914. haftamızda 27 yıl önce gözaltında kaybedilen Düzgün Tekin’in annesi Elif Tekin’e yaşatılan işkencenin ve onun “Oğlum Düzgün neredesin? Seni bulmak için Cumartesi Anneleri’ne katıldım. Cevapsızım, yönsüzüm!” haykırışının tanığıyız diyerek kamuoyu karşısındayız.

Sosyalist kimliğiyle bilinen 21 yaşındaki Düzgün Tekin; sendikal mücadelenin içerisindeydi ve DİSK Tekstil-İş Sendikası 2 No’lu Şube delegesiydi.

Ailesine bir haftadır polis tarafından takip edildiğini söyleyerek, kendisini takip eden araçlardan birinin plakasının 34 F 6676 olduğunu kağıda yazarak eve bıraktı. Evdekiler de içinde sivil giyimli şahısların bulunduğu bir otomobilin günlerdir evlerinin önünde beklediğini gördü.

Düzgün Tekin 21 Ekim 1995 tarihinde, İstanbul Güneşli Evren Mahallesi'ndeki akrabasının evinden Bayrampaşa’daki iş yerine gitmek için çıktı ve bir daha kendisinden haber alınamadı. O günden sonra evin önünde bekleyen otomobil de bir daha gelmedi.
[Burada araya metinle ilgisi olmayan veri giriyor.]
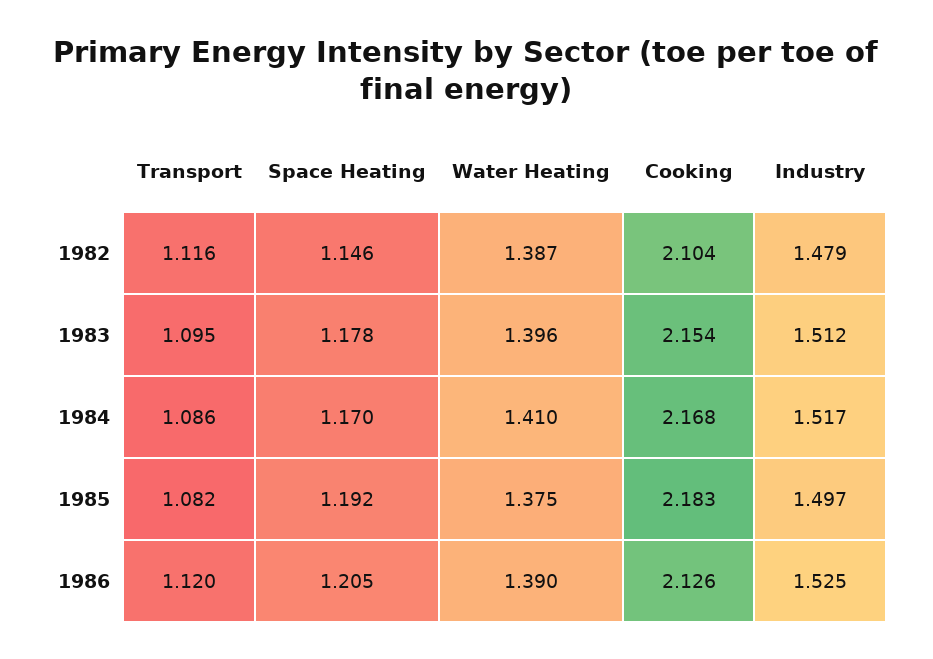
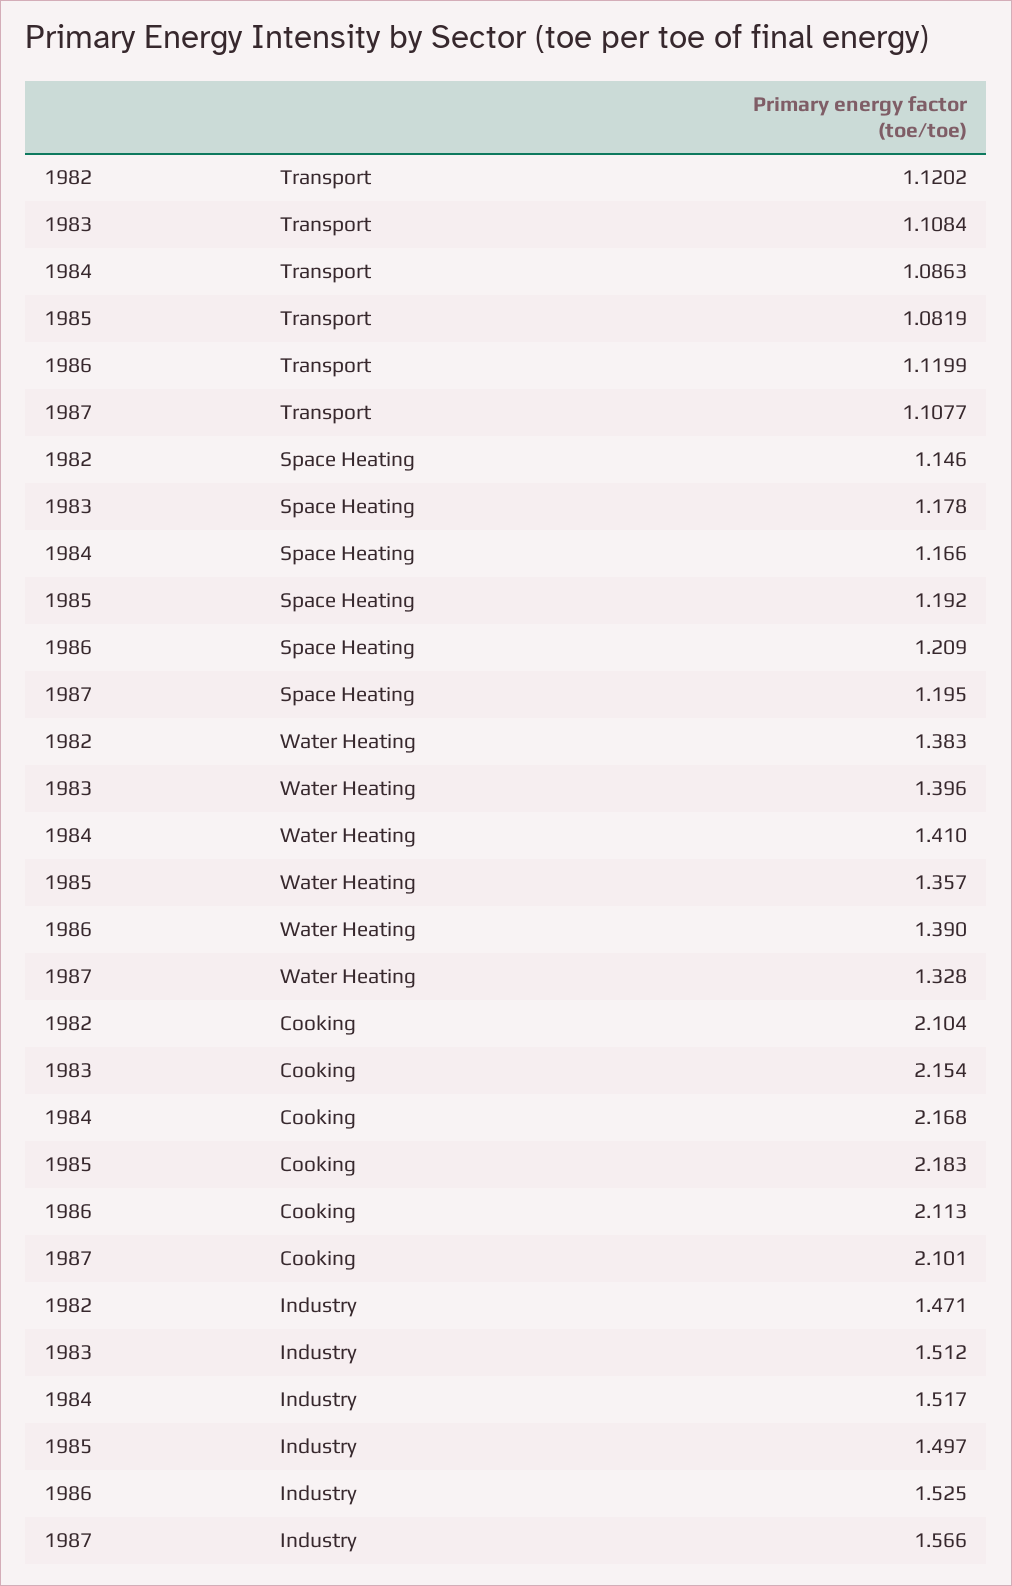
Transport, 1982: 1.116 -> 1.1202
Water Heating, 1982: 1.387 -> 1.383
Industry, 1982: 1.479 -> 1.471
Transport, 1983: 1.095 -> 1.1084
Space Heating, 1984: 1.17 -> 1.166
Water Heating, 1985: 1.375 -> 1.357
Space Heating, 1986: 1.205 -> 1.209
Cooking, 1986: 2.126 -> 2.113
Transport, 1987: none -> 1.1077
Space Heating, 1987: none -> 1.195
Water Heating, 1987: none -> 1.328
Cooking, 1987: none -> 2.101
Industry, 1987: none -> 1.566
Düzgün Tekin'in ailesi, avukatlarıyla birlikte tüm resmi kurumlara başvurdu. İnsan Hakları Derneği yasal girişimlerde bulundu, Af Örgütü kampanya düzenledi. Ancak, Düzgün Tekin'i günlerce takip eden güvenlik birimleri onun nerede olduğunu bilmediğini söyledi.
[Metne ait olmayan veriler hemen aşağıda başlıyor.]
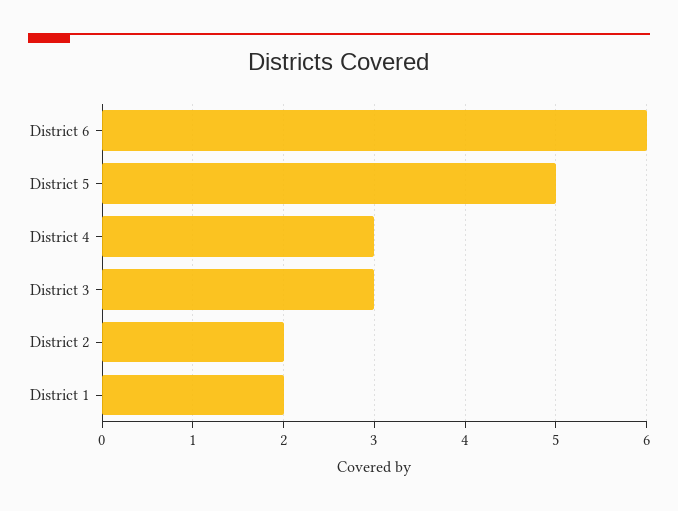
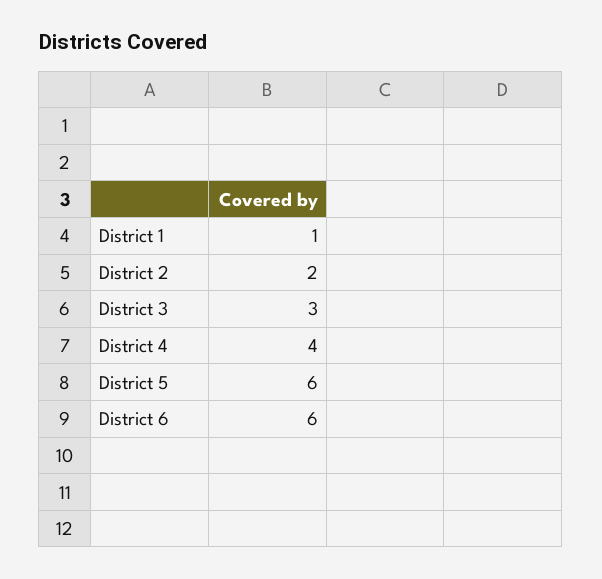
District 5: 5 -> 6
District 4: 3 -> 4
District 1: 2 -> 1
Olaydan 18 ay kadar sonra, JİTEM’le bağlantılı itirafçı Kasım Açık; Düzgün Tekin ile ilgili açıklamalarda bulundu. Basına da yansıyan itiraflarda Açık, Düzgün Tekin’in kendisinin de içinde bulunduğu itirafçılar, polis memurları ve askerlerden oluşan JİTEM birimi tarafından sorgulanarak öldürüldüğünü söyledi. Düzgün’ün bedenini de Edirne yakınlarında askeri alan içinde bulunan Çadırkent çöplüğüne gömdüklerini anlattı. Düzgün’ün eşkâl bilgilerini ve üzerindeki giysilerini tarif eden Kasım Açık, olay yeri ile ilgili de bir kroki çizdi.

Bu gelişme üzerine, 27 Mayıs 1997 tarihinde, arama faaliyetinde bulunmak için Düzgün’ün ailesi, arkadaşları ve insan hakları savunucuları Çadırkent’e gitti. Ailenin ve avukatların tüm ısrarlı taleplerine rağmen yetkililer göstermelik bir arama çalışması yaptı ve sonuç alınamadı.

Kasım Açık’ın itirafları kendi el yazısı ve imzası ile savcılığa verilse de etkin bir soruşturma yürütülmedi. Bugüne kadar yetkili makamlardan Düzgün Tekin’in akıbetine yönelik hiçbir açıklama yapılmadı, hukuk işletilmedi ve dosya cezasızlık zincirinin bir halkasına dönüştürüldü.

Çadırkent’teki çöplükte elleriyle oğlunun kemiklerini bulmaya çalışan baba Veli Tekin, oğluna kavuşamadan aramızdan ayrıldı. Annesi Elif Tekin hala oğluna kavuşmayı bekliyor. Onun, Galatasaray Meydanı’ndan “Dağlar, taşlar, kuşlar bana yön verin, ben oğluma kavuşayım” haykırışıysa hafızalarımızdan asla silinmeyecek. 
 
Kaç yıl geçerse geçsin; Düzgün Tekin için, tüm kayıplarımız için adalet istemekten, devletin evrensel hukuk normları içinde hareket etmek zorunda olduğunu hatırlatmaktan, 215 haftadır bize yasaklanan kayıplarımızla buluşma mekânımız Galatasaray’dan vazgeçmeyeceğiz."